It is also important to use the OpenTelemetry semantic convention when choosing an attribute name, because Uptrace optimises some attributes better than others.
To store data, Uptrace uses ClickHouse which is a columnar database that stores data in columns rather than rows. This means that instead of storing all the data for a single record together, each column of data is stored separately.
To improve query performance, Uptrace puts some attributes into separate columns. Uptrace can't put all attributes into separate columns because it doesn't know the list of attributes in advance and this list can get very large with thousands of attributes.

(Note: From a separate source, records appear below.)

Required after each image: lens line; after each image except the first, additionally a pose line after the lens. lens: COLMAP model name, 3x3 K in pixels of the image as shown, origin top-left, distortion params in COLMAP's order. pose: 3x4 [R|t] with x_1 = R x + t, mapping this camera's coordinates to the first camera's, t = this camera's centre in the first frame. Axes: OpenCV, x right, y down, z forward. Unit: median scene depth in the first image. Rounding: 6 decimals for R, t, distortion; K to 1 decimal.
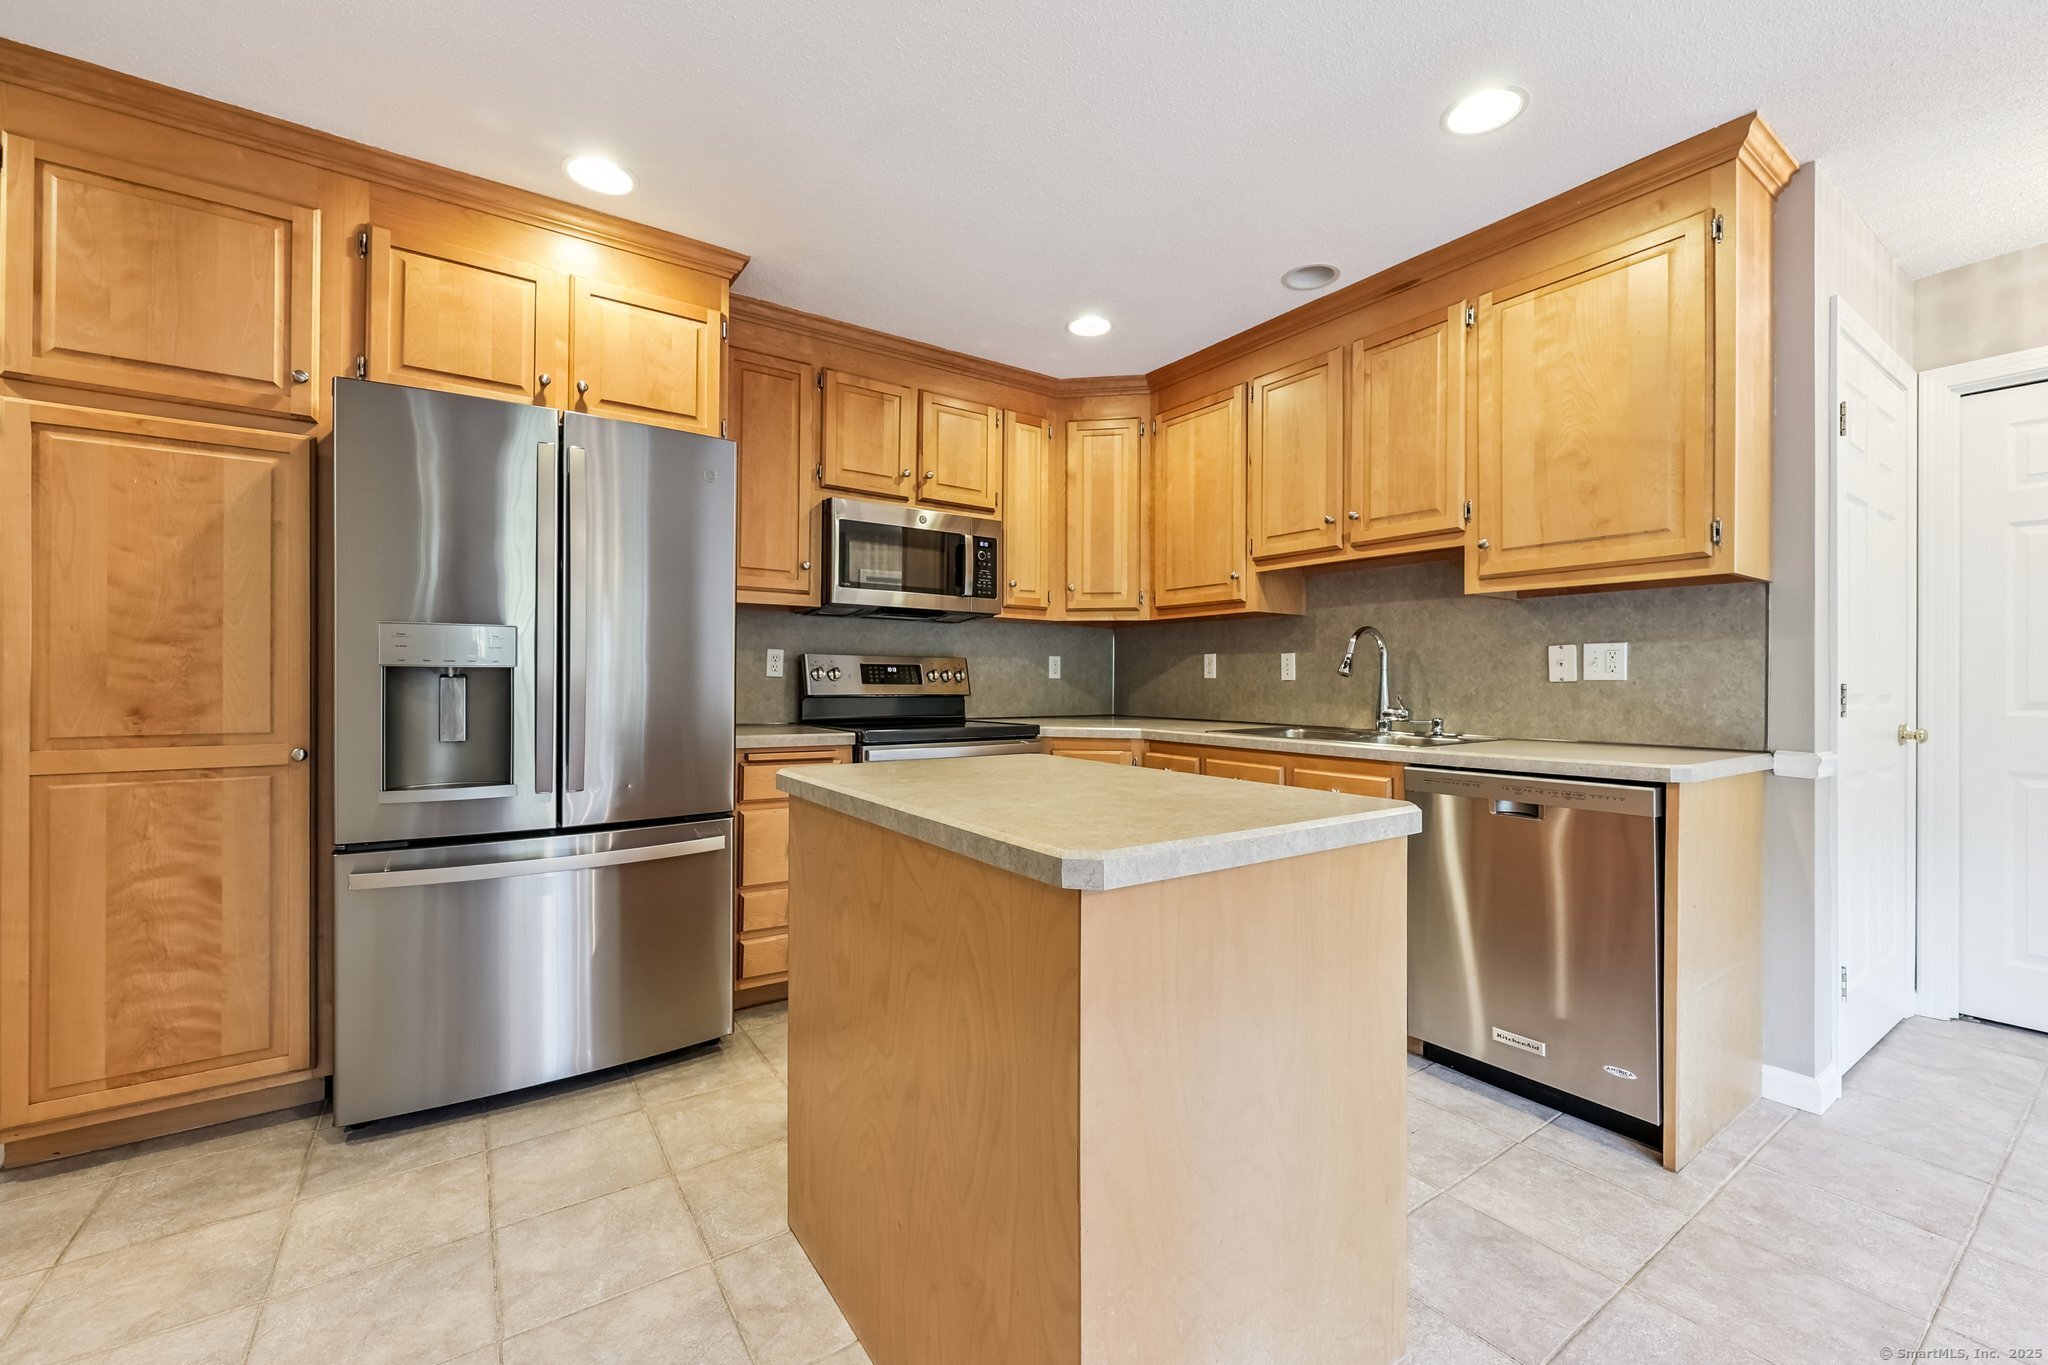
lens RADIAL K [[829.0, 0, 1034.3], [0, 829.0, 678.9], [0, 0, 1]] dist [-0.003778, -0.000734]
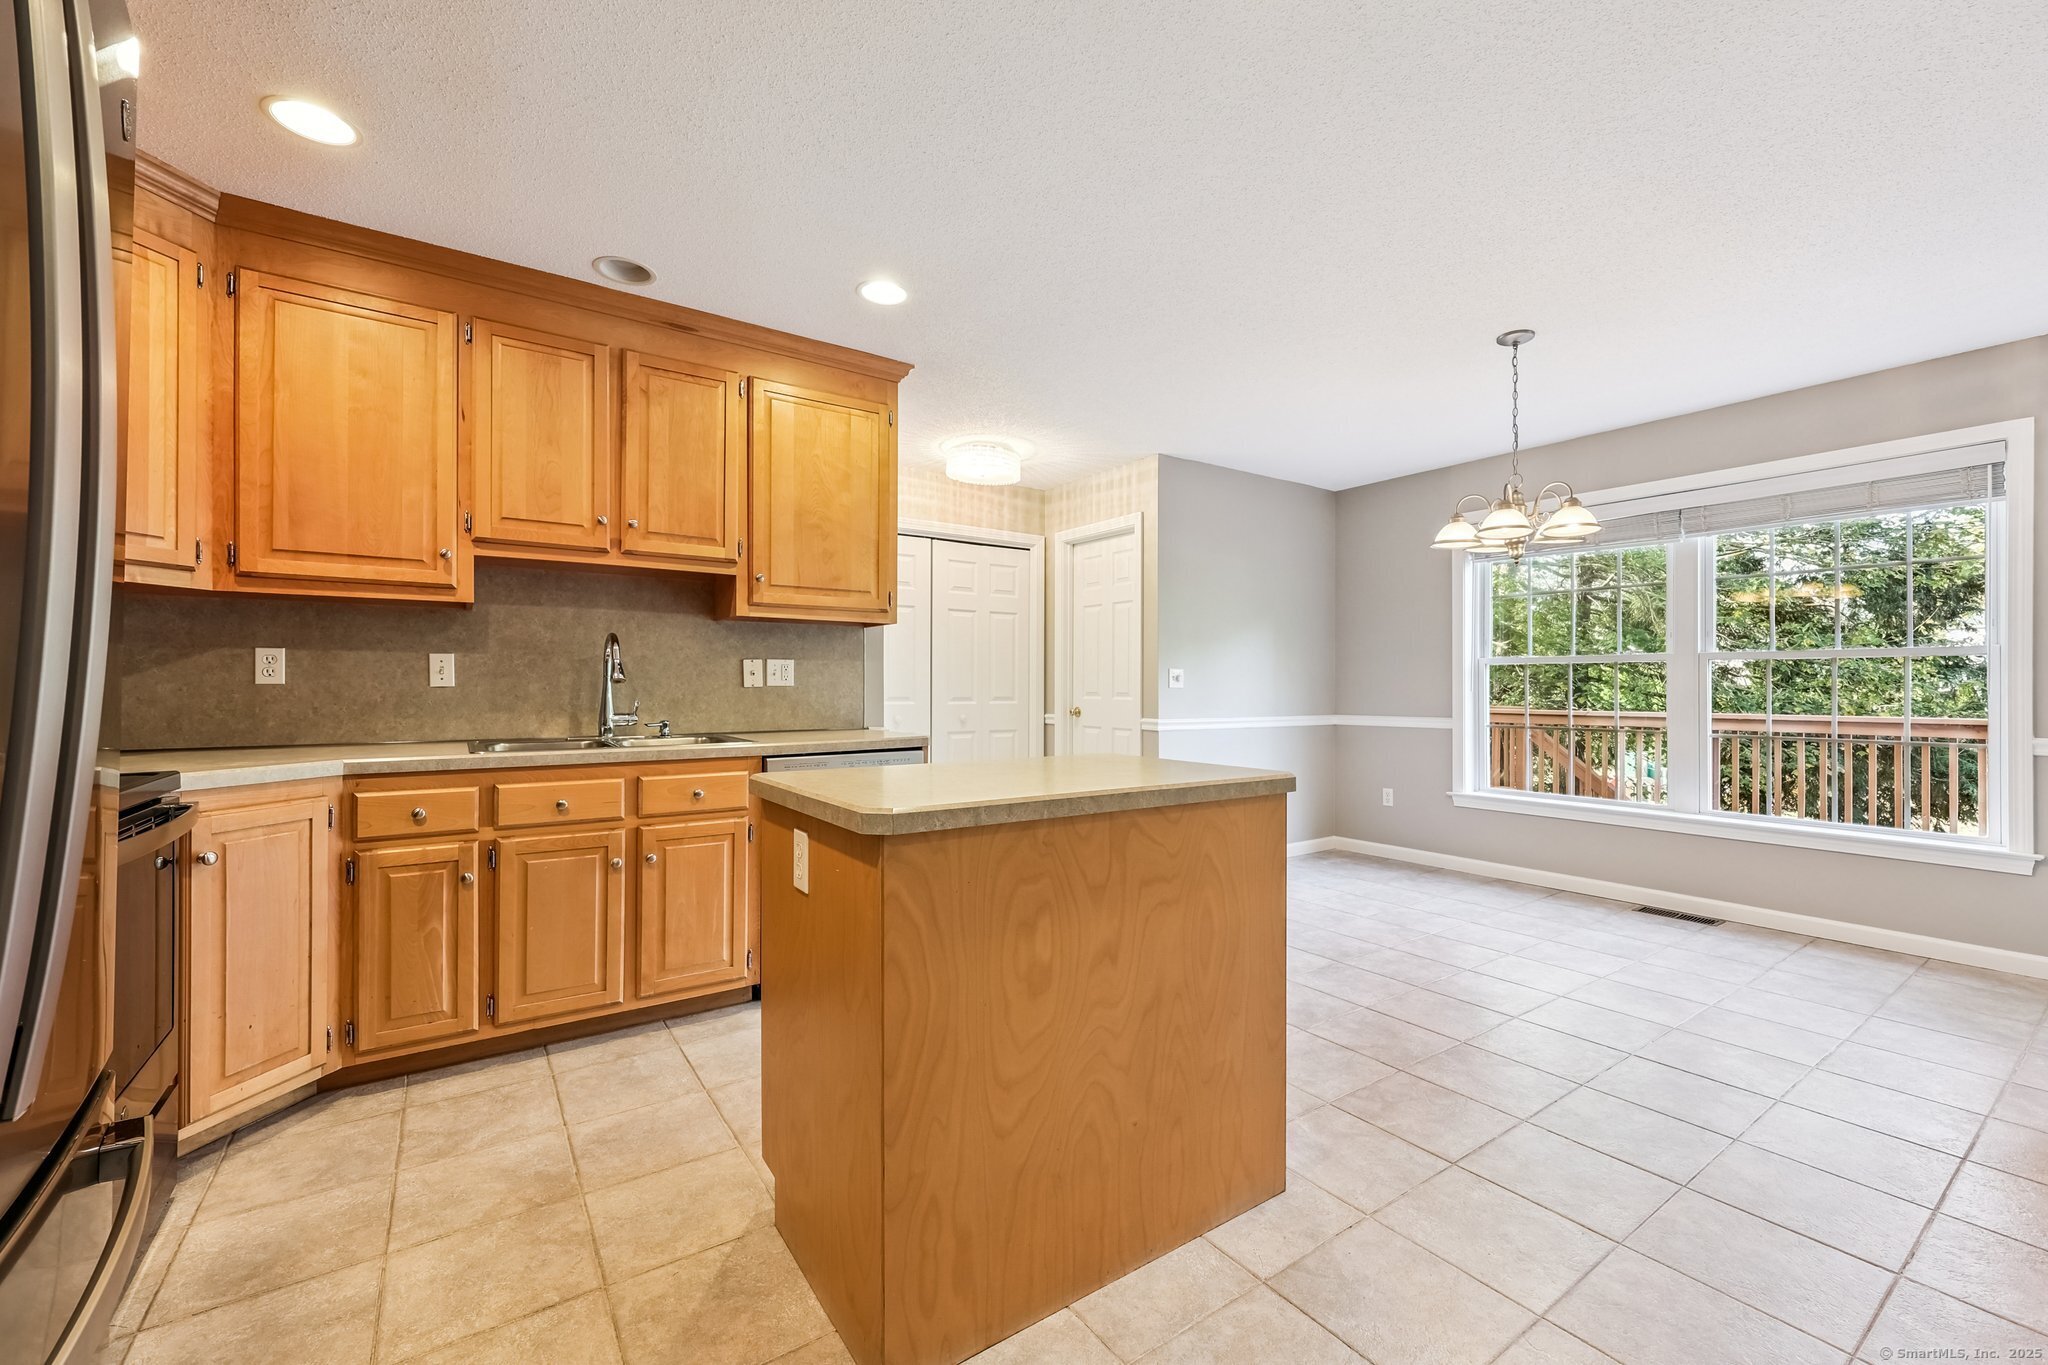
lens RADIAL K [[829.0, 0, 1033.1], [0, 829.0, 684.1], [0, 0, 1]] dist [-0.003778, -0.000734]
pose [[0.003952, -0.002223, 0.999990, -0.579754], [-0.002771, 0.999994, 0.002234, -0.004761], [-0.999988, -0.002780, 0.003946, 0.470572]]
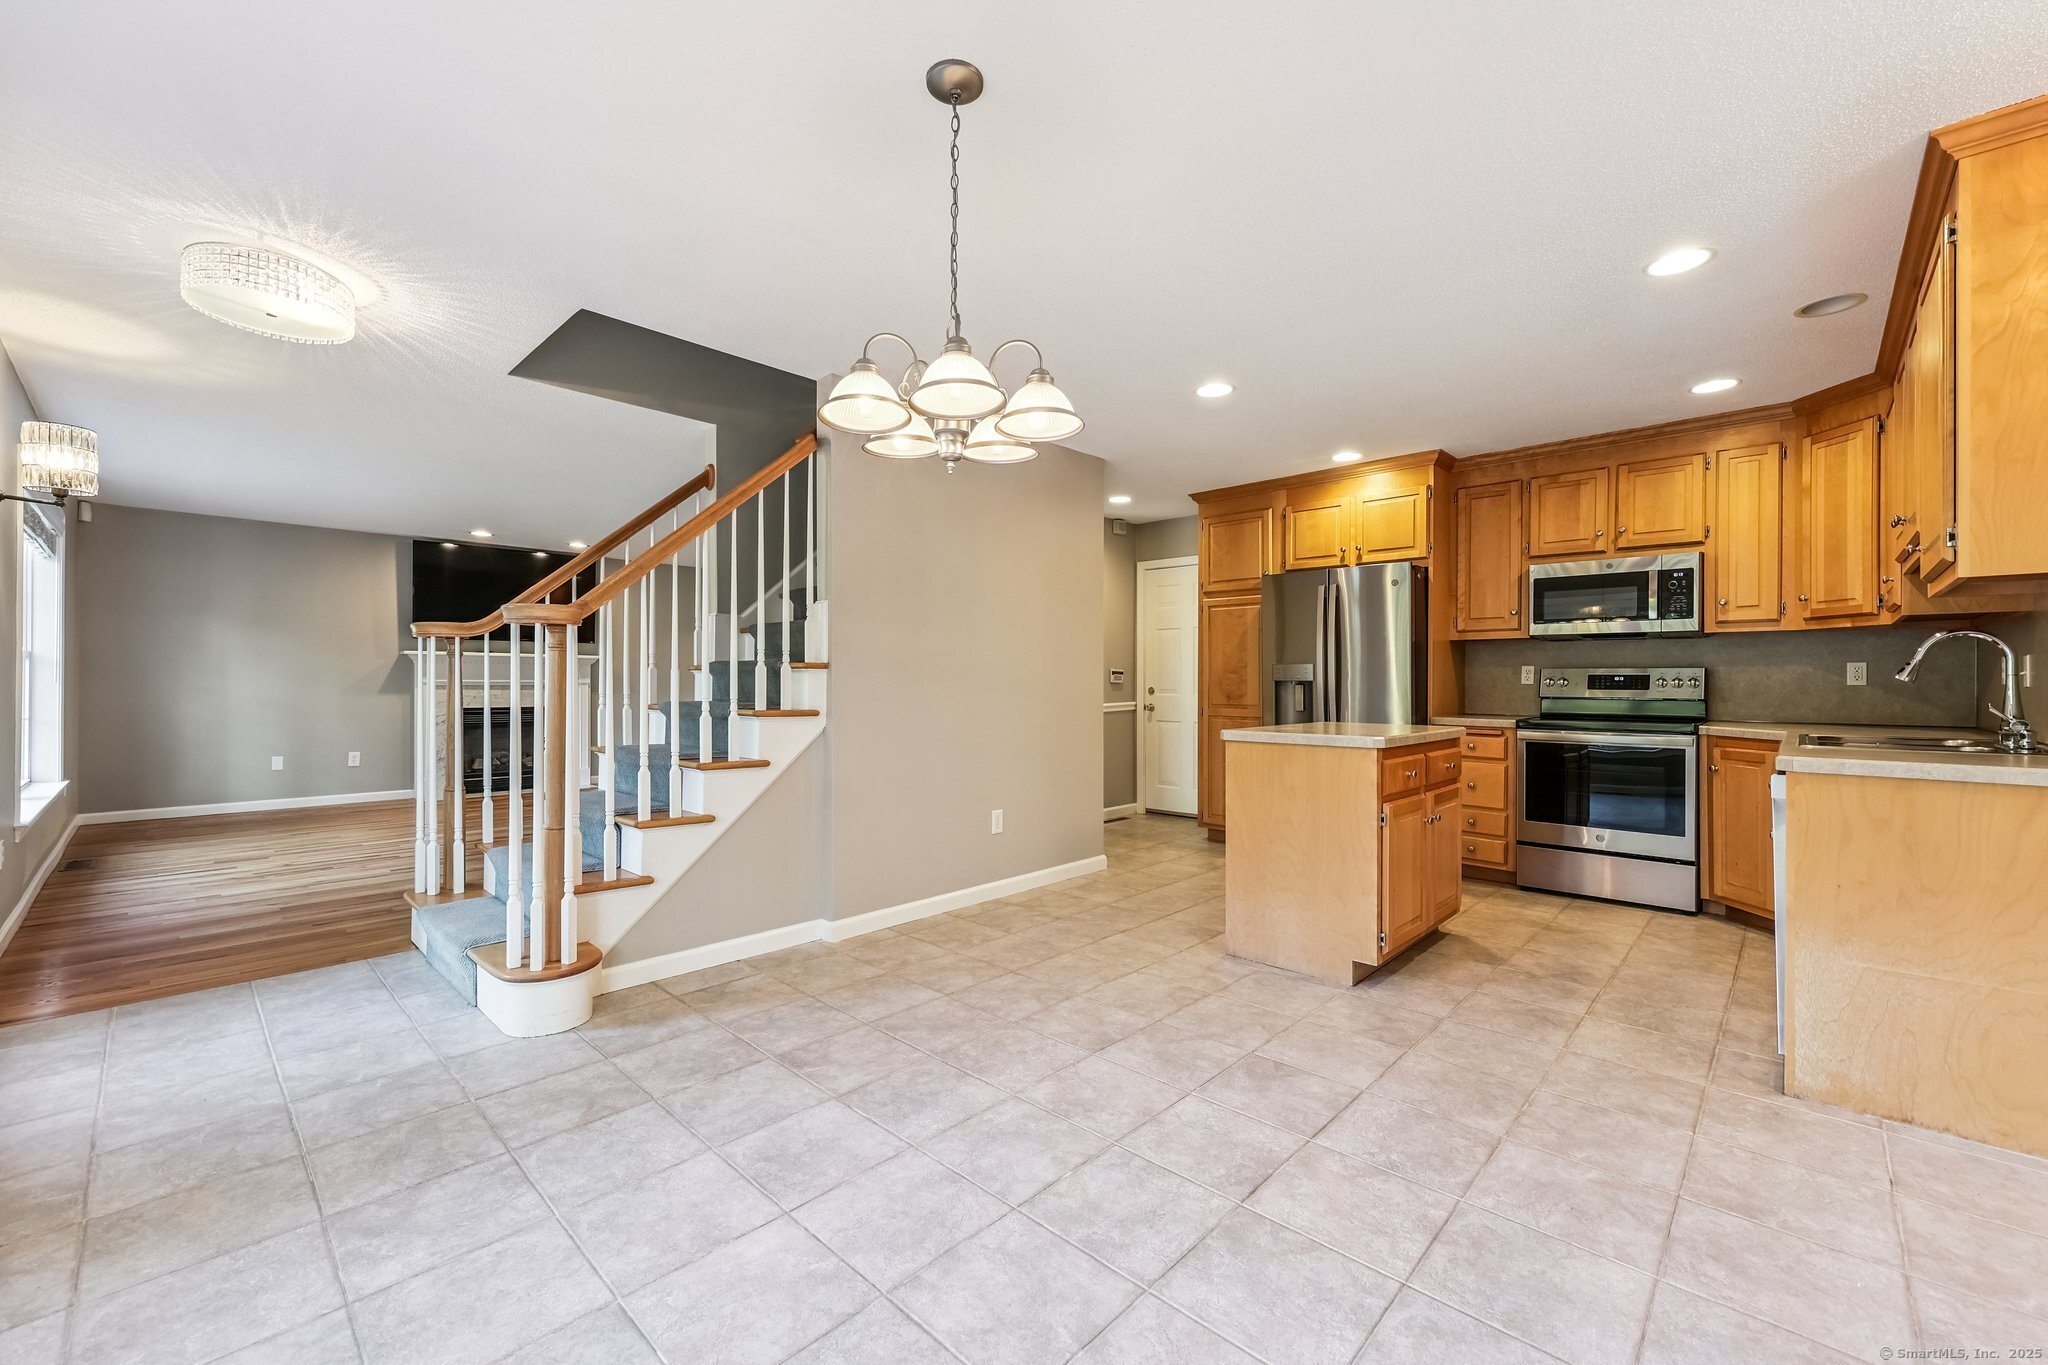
lens RADIAL K [[829.0, 0, 1033.6], [0, 829.0, 685.6], [0, 0, 1]] dist [-0.003778, -0.000734]
pose [[0.203041, -0.000860, -0.979170, 1.055711], [-0.000187, 1.000000, -0.000917, 0.001516], [0.979170, 0.000369, 0.203041, -0.190918]]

Here is the list of attributes that Uptrace optimises for:
Attribute | Spans | Logs | Events | Preaggregated |
---|---|---|---|---|
deployment_environment | Yes | Yes | Yes | Yes |
service_namespace | Yes | Yes | Yes | Yes |
service_name | Yes | Yes | Yes | Yes |
service_version | Yes | Yes | Yes | Yes |
host_name | Yes | Yes | Yes | Yes |
telemetry_sdk_name | Yes | Yes | ||
telemetry_sdk_language | Yes | Yes | ||
telemetry_sdk_version | Yes | Yes | ||
telemetry_auto_version | Yes | Yes | ||
otel_library_name | Yes | Yes | Yes | |
otel_library_version | Yes | Yes | Yes | |
client_address | Yes | |||
client_socket_address | Yes | |||
client_socket_port | Yes | |||
db_system | Yes | |||
db_name | Yes | |||
db_sql_table | Yes | |||
db_statement | Yes | |||
db_operation | Yes | |||
process_pid | Yes | Yes | ||
process_command | Yes | Yes | ||
process_runtime_name | Yes | Yes | ||
process_runtime_version | Yes | Yes | ||
process_runtime_description | Yes | Yes | ||
log_severity | Yes | |||
log_file_path | Yes | |||
log_file_name | Yes | |||
log_iostream | Yes | |||
log_source | Yes | |||
exception_type | Yes | |||
exception_message | Yes | |||
messaging_message_id | Yes | |||
messaging_message_type | Yes | |||
messaging_message_payload_size_bytes | Yes |